**THE PROBLEM**. For each statement, decide whether the conversation transcript below agrees with it. Answer yes or no, and quote the words of the transcript that decide it. 1. Lots of people experience burnout in different ways. 2. At a manager level, internal concerns about status start to arise. 3. Immediately coming against a manager makes the manager back down.
(TEXT SHOWN)
Yeah, no, there, there is. I mean, there definitely are just situations where the manager is either unaware of those issues and, you know, or, or, or knows about 'em and doesn't care. right? Like, you know, they're feeling pressure from above somehow. And, you know, uh, they deal with it in, in different ways, obviously.

Arthur:

Well, I mean, they can

Dan:

times where there's, where there's no solution really with

Arthur:

they can be burned out

Dan:

a manager. Right? Exactly. Yeah. And like lots of people, I think, experience burnout in different ways. And react, react, reacted to burnout in different ways. Um, or just even pre burnout, you know, like, uh, stress you know, people react to, uh, all sorts of inputs in different ways. So, um

Arthur:

once you're at a manager level, um, there's all kinds of internal status things that start pinging in your head about, you know, uh, human group dynamic stuff that starts caring about like, oh, I have a certain amount of status in this group, in this, in this workplace, and. This is where like if you're, this is where the Aikido thing comes in. Cuz if you start immediately coming against them, they start responding. And this is a challenge to their authority.
(End TEXT SHOWN)
(MATERIAL SUPPLIED)
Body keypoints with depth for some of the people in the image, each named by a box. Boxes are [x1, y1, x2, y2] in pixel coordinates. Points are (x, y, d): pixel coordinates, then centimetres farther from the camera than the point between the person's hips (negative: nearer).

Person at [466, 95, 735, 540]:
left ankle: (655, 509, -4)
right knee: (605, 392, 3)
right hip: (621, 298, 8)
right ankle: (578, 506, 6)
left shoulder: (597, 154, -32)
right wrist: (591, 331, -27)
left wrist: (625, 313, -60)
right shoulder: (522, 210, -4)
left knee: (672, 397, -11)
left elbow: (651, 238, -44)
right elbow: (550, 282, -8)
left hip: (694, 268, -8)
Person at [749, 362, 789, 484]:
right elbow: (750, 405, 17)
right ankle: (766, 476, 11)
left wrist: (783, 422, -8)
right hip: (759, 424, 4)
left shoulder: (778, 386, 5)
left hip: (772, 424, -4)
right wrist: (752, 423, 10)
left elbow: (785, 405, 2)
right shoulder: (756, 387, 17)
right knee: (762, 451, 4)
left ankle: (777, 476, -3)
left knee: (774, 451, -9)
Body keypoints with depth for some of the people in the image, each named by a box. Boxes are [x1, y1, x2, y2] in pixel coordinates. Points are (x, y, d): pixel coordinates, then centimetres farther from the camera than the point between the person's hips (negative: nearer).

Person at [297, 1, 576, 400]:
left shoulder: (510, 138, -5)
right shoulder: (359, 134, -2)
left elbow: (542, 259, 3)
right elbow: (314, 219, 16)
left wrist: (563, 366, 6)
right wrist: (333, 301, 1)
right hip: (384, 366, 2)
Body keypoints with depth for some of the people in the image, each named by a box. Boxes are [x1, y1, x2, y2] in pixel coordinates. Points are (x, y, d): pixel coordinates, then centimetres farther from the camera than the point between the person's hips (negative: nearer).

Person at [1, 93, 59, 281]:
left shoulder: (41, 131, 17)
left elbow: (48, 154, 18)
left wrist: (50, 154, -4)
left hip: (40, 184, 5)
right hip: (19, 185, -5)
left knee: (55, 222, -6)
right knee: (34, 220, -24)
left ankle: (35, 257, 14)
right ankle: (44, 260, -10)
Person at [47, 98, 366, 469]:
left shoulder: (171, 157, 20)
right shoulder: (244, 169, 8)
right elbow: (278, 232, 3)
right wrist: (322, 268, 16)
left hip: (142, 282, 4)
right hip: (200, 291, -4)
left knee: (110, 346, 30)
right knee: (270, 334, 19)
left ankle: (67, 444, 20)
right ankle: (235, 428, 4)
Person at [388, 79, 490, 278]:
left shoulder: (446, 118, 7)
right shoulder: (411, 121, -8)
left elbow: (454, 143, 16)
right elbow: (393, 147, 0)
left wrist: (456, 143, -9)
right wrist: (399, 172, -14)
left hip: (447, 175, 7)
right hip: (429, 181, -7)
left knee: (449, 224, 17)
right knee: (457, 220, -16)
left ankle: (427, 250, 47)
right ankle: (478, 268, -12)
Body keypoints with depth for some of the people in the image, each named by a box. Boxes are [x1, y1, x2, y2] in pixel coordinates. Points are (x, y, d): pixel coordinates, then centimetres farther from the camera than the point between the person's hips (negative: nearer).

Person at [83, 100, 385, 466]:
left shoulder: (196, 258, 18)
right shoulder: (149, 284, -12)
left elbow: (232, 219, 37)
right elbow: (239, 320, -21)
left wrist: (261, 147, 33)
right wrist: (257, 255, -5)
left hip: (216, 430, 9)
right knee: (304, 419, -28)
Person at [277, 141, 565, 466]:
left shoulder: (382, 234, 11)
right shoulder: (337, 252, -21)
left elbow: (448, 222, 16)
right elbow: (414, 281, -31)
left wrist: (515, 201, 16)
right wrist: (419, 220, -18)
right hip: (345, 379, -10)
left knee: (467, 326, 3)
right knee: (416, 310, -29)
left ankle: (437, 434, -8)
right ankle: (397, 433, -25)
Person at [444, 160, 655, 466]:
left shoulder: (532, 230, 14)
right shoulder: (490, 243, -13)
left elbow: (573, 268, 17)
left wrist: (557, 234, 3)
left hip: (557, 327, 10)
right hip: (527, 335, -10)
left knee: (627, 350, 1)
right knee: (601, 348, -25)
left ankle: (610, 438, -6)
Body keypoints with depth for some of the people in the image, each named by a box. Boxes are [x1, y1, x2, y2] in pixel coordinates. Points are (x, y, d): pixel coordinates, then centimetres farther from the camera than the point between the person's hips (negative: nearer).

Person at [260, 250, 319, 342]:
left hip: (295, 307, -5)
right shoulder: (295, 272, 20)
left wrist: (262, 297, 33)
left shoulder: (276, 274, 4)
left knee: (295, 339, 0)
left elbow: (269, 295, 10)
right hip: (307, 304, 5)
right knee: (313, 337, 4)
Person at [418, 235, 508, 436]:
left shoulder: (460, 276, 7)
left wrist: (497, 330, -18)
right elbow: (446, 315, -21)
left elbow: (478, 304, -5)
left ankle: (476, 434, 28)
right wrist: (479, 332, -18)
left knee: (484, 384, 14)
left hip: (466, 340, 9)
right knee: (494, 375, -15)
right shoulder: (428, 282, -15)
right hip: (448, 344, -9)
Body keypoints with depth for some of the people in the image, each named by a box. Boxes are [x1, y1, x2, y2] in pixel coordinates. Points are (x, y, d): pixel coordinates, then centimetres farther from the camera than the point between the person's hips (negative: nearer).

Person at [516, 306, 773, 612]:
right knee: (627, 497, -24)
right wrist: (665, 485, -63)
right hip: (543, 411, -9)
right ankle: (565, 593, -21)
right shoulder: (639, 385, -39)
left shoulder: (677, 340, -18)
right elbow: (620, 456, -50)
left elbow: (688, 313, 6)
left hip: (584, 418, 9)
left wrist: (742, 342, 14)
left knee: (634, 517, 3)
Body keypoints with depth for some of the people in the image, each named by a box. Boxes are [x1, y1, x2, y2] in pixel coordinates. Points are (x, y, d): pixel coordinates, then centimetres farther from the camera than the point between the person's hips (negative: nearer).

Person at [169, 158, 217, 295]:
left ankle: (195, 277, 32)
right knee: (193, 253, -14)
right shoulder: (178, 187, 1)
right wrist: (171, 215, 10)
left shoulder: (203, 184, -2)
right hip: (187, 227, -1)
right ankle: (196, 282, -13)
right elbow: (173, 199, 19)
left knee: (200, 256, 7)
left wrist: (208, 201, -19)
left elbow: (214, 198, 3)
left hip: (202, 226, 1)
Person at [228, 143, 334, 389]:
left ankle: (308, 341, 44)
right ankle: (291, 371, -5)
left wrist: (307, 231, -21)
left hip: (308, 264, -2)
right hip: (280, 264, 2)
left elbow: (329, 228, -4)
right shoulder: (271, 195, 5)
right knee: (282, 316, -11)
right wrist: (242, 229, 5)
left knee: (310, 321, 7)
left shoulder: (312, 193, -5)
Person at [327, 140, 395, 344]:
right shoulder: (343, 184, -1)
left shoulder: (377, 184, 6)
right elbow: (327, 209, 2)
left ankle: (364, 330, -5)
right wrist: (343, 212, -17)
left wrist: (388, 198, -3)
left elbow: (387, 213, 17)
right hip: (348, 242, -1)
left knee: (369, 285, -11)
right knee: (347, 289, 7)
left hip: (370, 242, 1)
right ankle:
(End MATERIAL SUPPLIED)
**YOUR SOLUTION**.
1. Yes: "lots of people, I think, experience burnout in different ways."
2. Yes: "once you're at a manager level, um, there's all kinds of internal status things that start pinging in your head"
3. No: "if you start immediately coming against them, they start responding."